### EXTRACT PROVIDED
** Begin **
BISMARCK, N.D. -- Gov. Doug Burgum wants North Dakota to be carbon-neutral by the end of the decade, and while environmentalists applaud his desire to reduce emissions, they asserted the rest of his climate plans need rethinking.

Burgum recently announced his goal at the Williston Basin Petroleum Conference. He stressed fossil-fuel plants still could play a role with methods such as carbon sequestration.

Curt Stofferahn, board chairman for the Dakota Resource Council, said it took courage from Burgum to tell oil executives that climate change is a threat, but he wished the governor would have taken a different route in how the state should minimize that threat.

"He's using an untested, unproven, very expensive technology, that by the time it is, if it is feasible to use, we will have lost significant ground in accomplishing what he wants to accomplish," Stofferahn contended.

Backers of fitting coal-fired plants with carbon-capture technology said it could help with emissions goals while rescuing the troubled industry. But skeptics pointed to the only commercially operating plant in the U.S. being forced to shut down recently.
** End **
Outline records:
** Begin **
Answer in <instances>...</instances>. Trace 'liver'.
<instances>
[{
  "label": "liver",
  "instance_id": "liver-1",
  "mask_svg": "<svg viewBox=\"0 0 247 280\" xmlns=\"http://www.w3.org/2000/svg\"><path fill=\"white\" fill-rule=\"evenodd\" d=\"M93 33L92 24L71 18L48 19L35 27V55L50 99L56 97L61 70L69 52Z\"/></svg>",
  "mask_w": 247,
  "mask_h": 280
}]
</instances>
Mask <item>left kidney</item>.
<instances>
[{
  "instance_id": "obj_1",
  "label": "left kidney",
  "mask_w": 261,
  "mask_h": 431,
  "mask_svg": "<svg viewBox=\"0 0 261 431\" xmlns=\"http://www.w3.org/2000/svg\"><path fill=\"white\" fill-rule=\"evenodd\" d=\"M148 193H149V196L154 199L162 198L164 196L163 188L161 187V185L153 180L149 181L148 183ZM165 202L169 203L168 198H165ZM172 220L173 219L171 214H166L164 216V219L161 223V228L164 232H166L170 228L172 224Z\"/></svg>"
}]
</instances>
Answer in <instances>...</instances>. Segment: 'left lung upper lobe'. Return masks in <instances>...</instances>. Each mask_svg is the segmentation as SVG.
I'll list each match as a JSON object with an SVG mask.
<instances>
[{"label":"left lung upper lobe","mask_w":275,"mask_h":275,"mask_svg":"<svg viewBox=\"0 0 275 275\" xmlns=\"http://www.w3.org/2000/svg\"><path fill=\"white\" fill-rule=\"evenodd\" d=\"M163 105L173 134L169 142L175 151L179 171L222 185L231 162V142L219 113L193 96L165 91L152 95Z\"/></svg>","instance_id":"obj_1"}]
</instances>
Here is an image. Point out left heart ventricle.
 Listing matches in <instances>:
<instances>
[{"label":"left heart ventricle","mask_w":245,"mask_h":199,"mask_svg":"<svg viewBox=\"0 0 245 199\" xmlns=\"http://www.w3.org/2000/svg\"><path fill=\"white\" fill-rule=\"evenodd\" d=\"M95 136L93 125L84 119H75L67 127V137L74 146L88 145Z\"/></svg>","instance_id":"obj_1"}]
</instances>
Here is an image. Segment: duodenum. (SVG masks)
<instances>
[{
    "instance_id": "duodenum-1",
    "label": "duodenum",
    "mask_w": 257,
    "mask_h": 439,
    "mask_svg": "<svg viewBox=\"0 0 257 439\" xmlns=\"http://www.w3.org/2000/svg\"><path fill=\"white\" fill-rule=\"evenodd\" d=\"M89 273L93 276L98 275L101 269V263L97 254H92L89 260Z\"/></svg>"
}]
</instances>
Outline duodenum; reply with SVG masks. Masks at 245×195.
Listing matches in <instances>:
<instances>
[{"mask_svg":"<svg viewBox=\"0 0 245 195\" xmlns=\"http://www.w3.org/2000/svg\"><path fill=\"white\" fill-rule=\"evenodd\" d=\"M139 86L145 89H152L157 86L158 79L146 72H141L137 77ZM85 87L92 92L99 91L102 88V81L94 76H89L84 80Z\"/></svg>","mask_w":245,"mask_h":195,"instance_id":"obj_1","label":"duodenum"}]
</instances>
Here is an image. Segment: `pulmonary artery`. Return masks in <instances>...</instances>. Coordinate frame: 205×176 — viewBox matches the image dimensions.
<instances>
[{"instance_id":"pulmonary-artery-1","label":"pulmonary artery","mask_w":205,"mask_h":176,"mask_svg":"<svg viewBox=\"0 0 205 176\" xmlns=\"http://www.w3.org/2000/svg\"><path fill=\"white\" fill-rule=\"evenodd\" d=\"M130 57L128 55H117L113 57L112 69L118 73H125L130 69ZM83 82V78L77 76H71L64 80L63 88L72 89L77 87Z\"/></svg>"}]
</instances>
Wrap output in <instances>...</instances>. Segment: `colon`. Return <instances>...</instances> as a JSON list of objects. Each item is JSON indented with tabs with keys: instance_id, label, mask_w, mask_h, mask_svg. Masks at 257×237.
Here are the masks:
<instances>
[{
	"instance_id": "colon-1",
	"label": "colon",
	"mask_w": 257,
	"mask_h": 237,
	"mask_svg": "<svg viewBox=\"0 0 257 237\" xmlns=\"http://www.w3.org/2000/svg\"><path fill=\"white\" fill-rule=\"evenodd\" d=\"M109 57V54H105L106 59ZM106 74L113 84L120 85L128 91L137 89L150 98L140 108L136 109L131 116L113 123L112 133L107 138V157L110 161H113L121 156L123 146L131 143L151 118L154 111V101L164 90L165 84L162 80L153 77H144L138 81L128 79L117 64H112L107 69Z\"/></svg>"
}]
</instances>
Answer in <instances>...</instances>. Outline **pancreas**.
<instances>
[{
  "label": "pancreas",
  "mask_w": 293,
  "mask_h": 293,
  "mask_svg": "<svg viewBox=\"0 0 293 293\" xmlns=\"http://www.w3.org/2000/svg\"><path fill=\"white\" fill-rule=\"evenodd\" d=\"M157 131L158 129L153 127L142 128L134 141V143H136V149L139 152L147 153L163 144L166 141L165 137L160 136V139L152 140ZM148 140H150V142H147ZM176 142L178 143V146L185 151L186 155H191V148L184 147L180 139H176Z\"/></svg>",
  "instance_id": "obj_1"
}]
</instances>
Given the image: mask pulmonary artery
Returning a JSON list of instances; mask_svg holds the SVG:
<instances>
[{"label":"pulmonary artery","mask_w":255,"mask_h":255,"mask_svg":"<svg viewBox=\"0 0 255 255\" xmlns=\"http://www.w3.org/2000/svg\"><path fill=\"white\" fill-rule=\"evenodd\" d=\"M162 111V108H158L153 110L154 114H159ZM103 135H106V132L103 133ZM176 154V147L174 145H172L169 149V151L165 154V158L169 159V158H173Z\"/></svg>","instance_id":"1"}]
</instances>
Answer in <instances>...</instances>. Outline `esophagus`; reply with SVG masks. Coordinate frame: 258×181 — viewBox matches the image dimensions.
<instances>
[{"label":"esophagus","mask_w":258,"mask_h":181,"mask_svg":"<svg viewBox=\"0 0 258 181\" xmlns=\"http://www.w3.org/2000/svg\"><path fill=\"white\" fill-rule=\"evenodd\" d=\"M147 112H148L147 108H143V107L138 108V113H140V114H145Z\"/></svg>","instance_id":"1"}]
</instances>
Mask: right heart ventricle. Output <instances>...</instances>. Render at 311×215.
** End **
### TO DO
**1)** According to the news excerpt, where did Burgum announce his goal of making North Dakota carbon-neutral?
**2)** Using the news excerpt, explain in one to three sentences why Curt Stofferahn disagrees with the route Burgum chose for reducing emissions.
**3)** Summarize the news excerpt in two sentences.

### ANSWER LIST
**1)** He announced it at the Williston Basin Petroleum Conference.

**2)** Stofferahn calls the technology Burgum relies on untested, unproven and very expensive. He argues that by the time it is feasible, if it ever is, the state will have lost significant ground toward the goal Burgum wants to reach.

**3)** Gov. Doug Burgum wants North Dakota to be carbon-neutral by the end of the decade and says fossil-fuel plants could still play a role through methods such as carbon sequestration. Environmentalists welcome the aim of cutting emissions but say his plan needs rethinking, and skeptics of carbon capture point out that the only commercially operating plant in the U.S. using it was recently forced to shut down.